= Work task =
Return the records below from the line containing "申込方法 5月10日㈮までに" onward, exactly, through and including the last line.

-- Opening Marker --

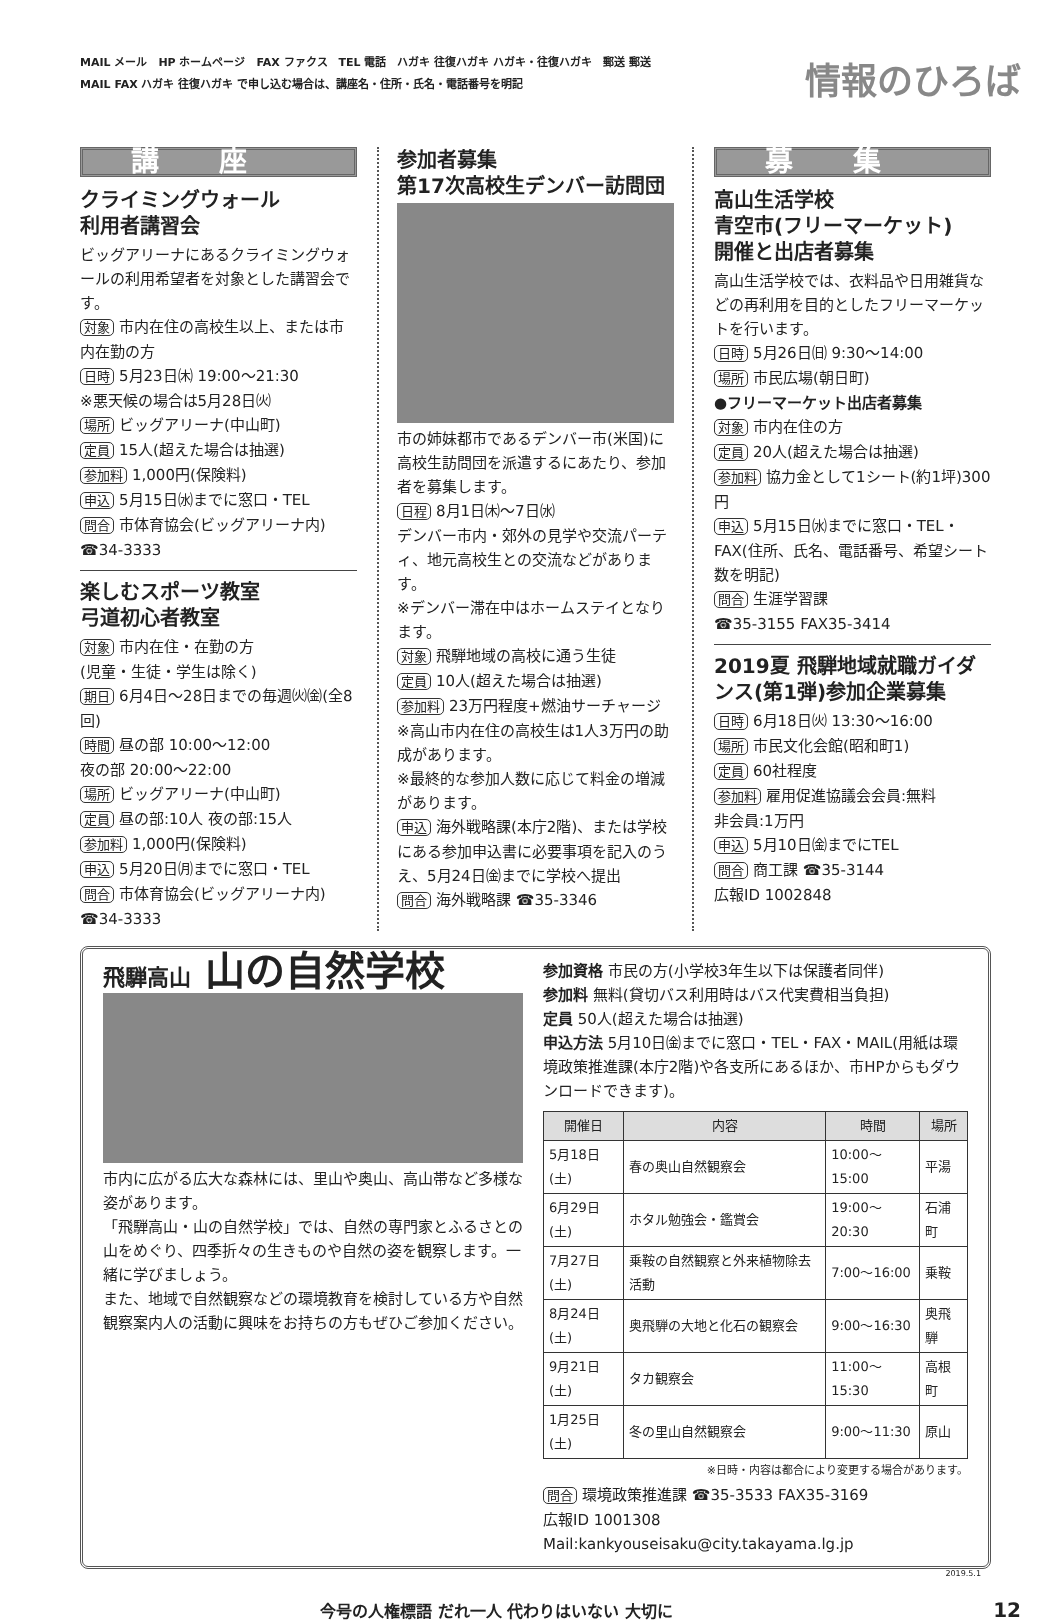MAIL メール　HP ホームページ　FAX ファクス　TEL 電話　ハガキ 往復ハガキ ハガキ・往復ハガキ　郵送 郵送
MAIL FAX ハガキ 往復ハガキ で申し込む場合は、講座名・住所・氏名・電話番号を明記
情報のひろば
講座
クライミングウォール
利用者講習会
ビッグアリーナにあるクライミングウォールの利用希望者を対象とした講習会です。
対象 市内在住の高校生以上、または市内在勤の方
日時 5月23日㈭ 19:00～21:30
※悪天候の場合は5月28日㈫
場所 ビッグアリーナ(中山町)
定員 15人(超えた場合は抽選)
参加料 1,000円(保険料)
申込 5月15日㈬までに窓口・TEL
問合 市体育協会(ビッグアリーナ内)
☎34-3333
楽しむスポーツ教室
弓道初心者教室
対象 市内在住・在勤の方
(児童・生徒・学生は除く)
期日 6月4日～28日までの毎週㈫㈮(全8回)
時間 昼の部 10:00～12:00
夜の部 20:00～22:00
場所 ビッグアリーナ(中山町)
定員 昼の部:10人 夜の部:15人
参加料 1,000円(保険料)
申込 5月20日㈪までに窓口・TEL
問合 市体育協会(ビッグアリーナ内)
☎34-3333
参加者募集
第17次高校生デンバー訪問団
市の姉妹都市であるデンバー市(米国)に高校生訪問団を派遣するにあたり、参加者を募集します。
日程 8月1日㈭～7日㈬
デンバー市内・郊外の見学や交流パーティ、地元高校生との交流などがあります。
※デンバー滞在中はホームステイとなります。
対象 飛騨地域の高校に通う生徒
定員 10人(超えた場合は抽選)
参加料 23万円程度+燃油サーチャージ
※高山市内在住の高校生は1人3万円の助成があります。
※最終的な参加人数に応じて料金の増減があります。
申込 海外戦略課(本庁2階)、または学校にある参加申込書に必要事項を記入のうえ、5月24日㈮までに学校へ提出
問合 海外戦略課 ☎35-3346
募集
高山生活学校
青空市(フリーマーケット)
開催と出店者募集
高山生活学校では、衣料品や日用雑貨などの再利用を目的としたフリーマーケットを行います。
日時 5月26日㈰ 9:30～14:00
場所 市民広場(朝日町)
●フリーマーケット出店者募集
対象 市内在住の方
定員 20人(超えた場合は抽選)
参加料 協力金として1シート(約1坪)300円
申込 5月15日㈬までに窓口・TEL・FAX(住所、氏名、電話番号、希望シート数を明記)
問合 生涯学習課
☎35-3155 FAX35-3414
2019夏 飛騨地域就職ガイダンス(第1弾)参加企業募集
日時 6月18日㈫ 13:30～16:00
場所 市民文化会館(昭和町1)
定員 60社程度
参加料 雇用促進協議会会員:無料
非会員:1万円
申込 5月10日㈮までにTEL
問合 商工課 ☎35-3144
広報ID 1002848
飛騨高山 山の自然学校
市内に広がる広大な森林には、里山や奥山、高山帯など多様な姿があります。
「飛騨高山・山の自然学校」では、自然の専門家とふるさとの山をめぐり、四季折々の生きものや自然の姿を観察します。一緒に学びましょう。
また、地域で自然観察などの環境教育を検討している方や自然観察案内人の活動に興味をお持ちの方もぜひご参加ください。
参加資格 市民の方(小学校3年生以下は保護者同伴)
参加料 無料(貸切バス利用時はバス代実費相当負担)
定員 50人(超えた場合は抽選)
申込方法 5月10日㈮までに窓口・TEL・FAX・MAIL(用紙は環境政策推進課(本庁2階)や各支所にあるほか、市HPからもダウンロードできます)。
| 開催日 | 内容 | 時間 | 場所 |
| --- | --- | --- | --- |
| 5月18日(土) | 春の奥山自然観察会 | 10:00～15:00 | 平湯 |
| 6月29日(土) | ホタル勉強会・鑑賞会 | 19:00～20:30 | 石浦町 |
| 7月27日(土) | 乗鞍の自然観察と外来植物除去活動 | 7:00～16:00 | 乗鞍 |
| 8月24日(土) | 奥飛騨の大地と化石の観察会 | 9:00～16:30 | 奥飛騨 |
| 9月21日(土) | タカ観察会 | 11:00～15:30 | 高根町 |
| 1月25日(土) | 冬の里山自然観察会 | 9:00～11:30 | 原山 |
※日時・内容は都合により変更する場合があります。
問合 環境政策推進課 ☎35-3533 FAX35-3169
広報ID 1001308 Mail:kankyouseisaku@city.takayama.lg.jp
2019.5.1
今号の人権標語 だれ一人 代わりはいない 大切に 12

-- Closing Marker --

= The answer =
申込方法 5月10日㈮までに窓口・TEL・FAX・MAIL(用紙は環境政策推進課(本庁2階)や各支所にあるほか、市HPからもダウンロードできます)。
| 開催日 | 内容 | 時間 | 場所 |
| --- | --- | --- | --- |
| 5月18日(土) | 春の奥山自然観察会 | 10:00～15:00 | 平湯 |
| 6月29日(土) | ホタル勉強会・鑑賞会 | 19:00～20:30 | 石浦町 |
| 7月27日(土) | 乗鞍の自然観察と外来植物除去活動 | 7:00～16:00 | 乗鞍 |
| 8月24日(土) | 奥飛騨の大地と化石の観察会 | 9:00～16:30 | 奥飛騨 |
| 9月21日(土) | タカ観察会 | 11:00～15:30 | 高根町 |
| 1月25日(土) | 冬の里山自然観察会 | 9:00～11:30 | 原山 |
※日時・内容は都合により変更する場合があります。
問合 環境政策推進課 ☎35-3533 FAX35-3169
広報ID 1001308 Mail:kankyouseisaku@city.takayama.lg.jp
2019.5.1
今号の人権標語 だれ一人 代わりはいない 大切に 12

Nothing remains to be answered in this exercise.